### Aim of the task:
Among the entries below, please repeat exactly and only the lines from the line containing "(232, 245) none" to the line containing "[88,454,129,466] added ->", both lines included.

### Data for review:
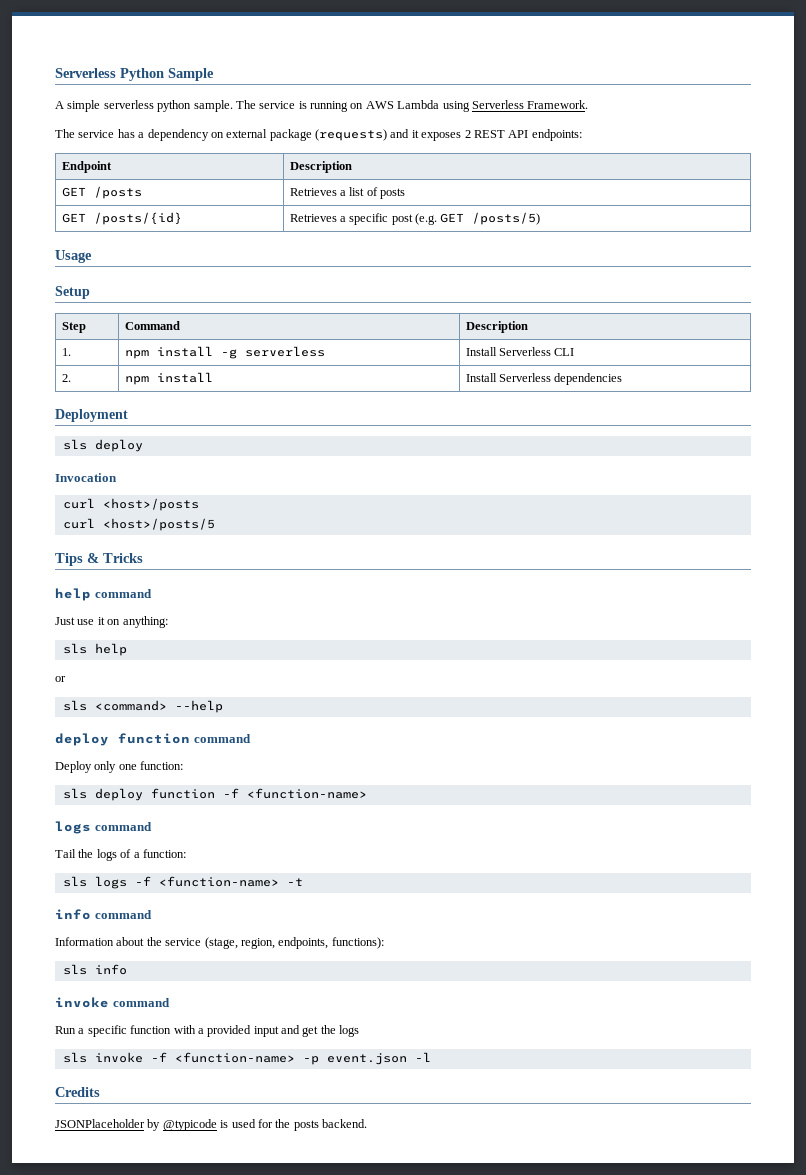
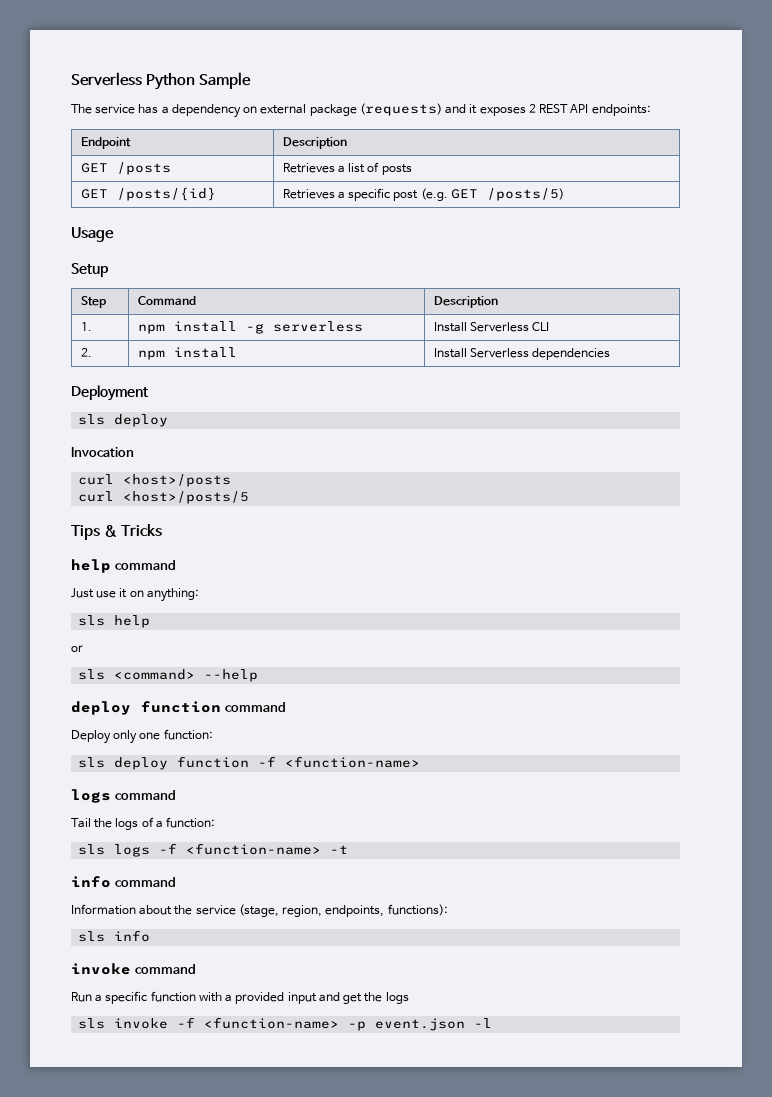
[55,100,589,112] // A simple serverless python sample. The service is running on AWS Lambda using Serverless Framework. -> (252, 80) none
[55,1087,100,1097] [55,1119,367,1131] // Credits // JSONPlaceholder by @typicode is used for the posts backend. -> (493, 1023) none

...

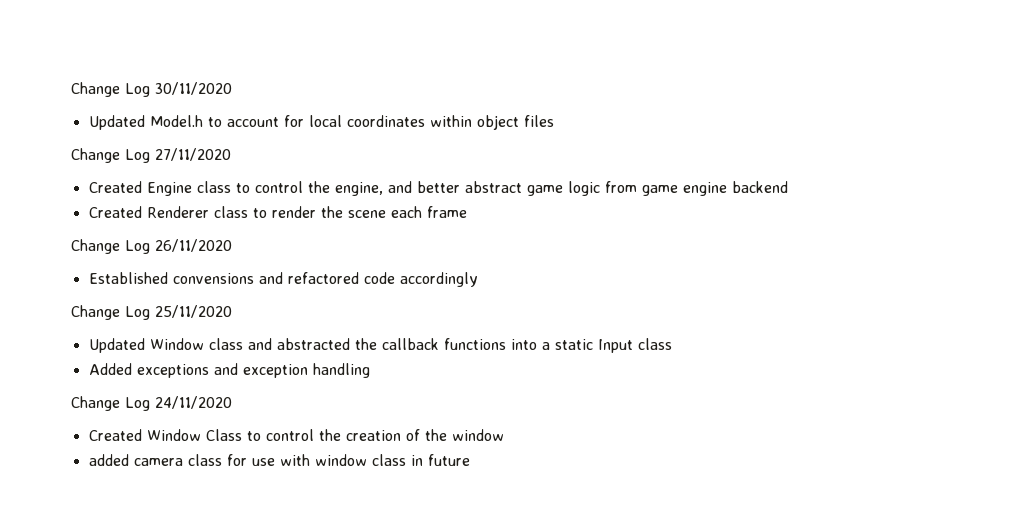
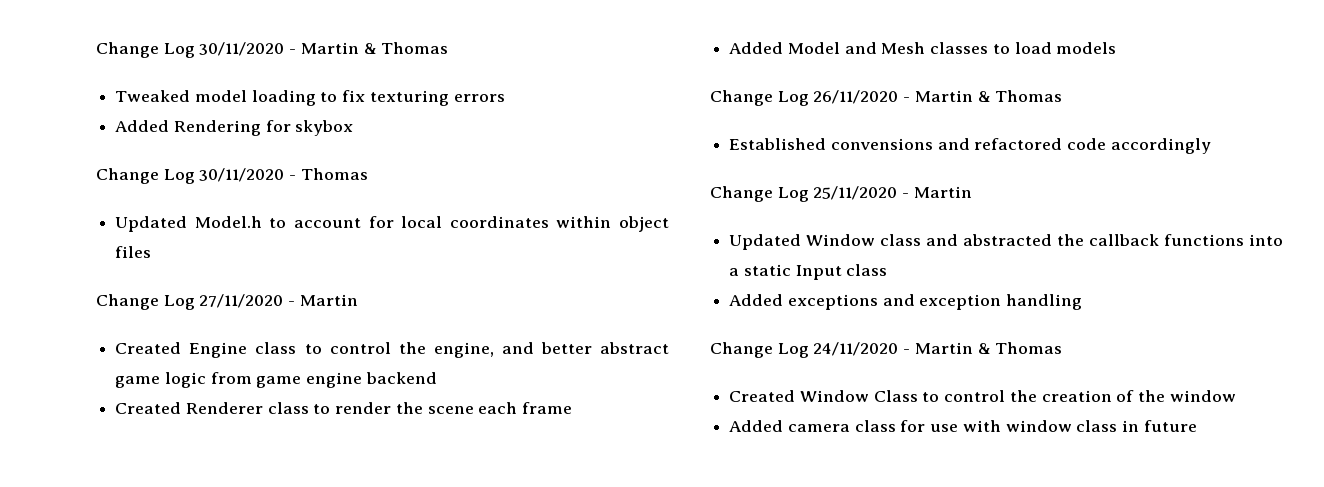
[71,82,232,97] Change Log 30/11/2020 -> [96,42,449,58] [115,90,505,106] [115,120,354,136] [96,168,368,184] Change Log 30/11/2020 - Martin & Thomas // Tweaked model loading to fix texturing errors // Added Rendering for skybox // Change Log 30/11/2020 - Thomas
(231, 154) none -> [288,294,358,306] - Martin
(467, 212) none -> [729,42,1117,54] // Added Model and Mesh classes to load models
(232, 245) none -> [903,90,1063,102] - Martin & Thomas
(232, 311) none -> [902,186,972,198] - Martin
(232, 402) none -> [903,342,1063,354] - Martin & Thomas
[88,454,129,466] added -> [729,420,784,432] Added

### Response to this task:
(232, 245) none -> [903,90,1063,102] - Martin & Thomas
(232, 311) none -> [902,186,972,198] - Martin
(232, 402) none -> [903,342,1063,354] - Martin & Thomas
[88,454,129,466] added -> [729,420,784,432] Added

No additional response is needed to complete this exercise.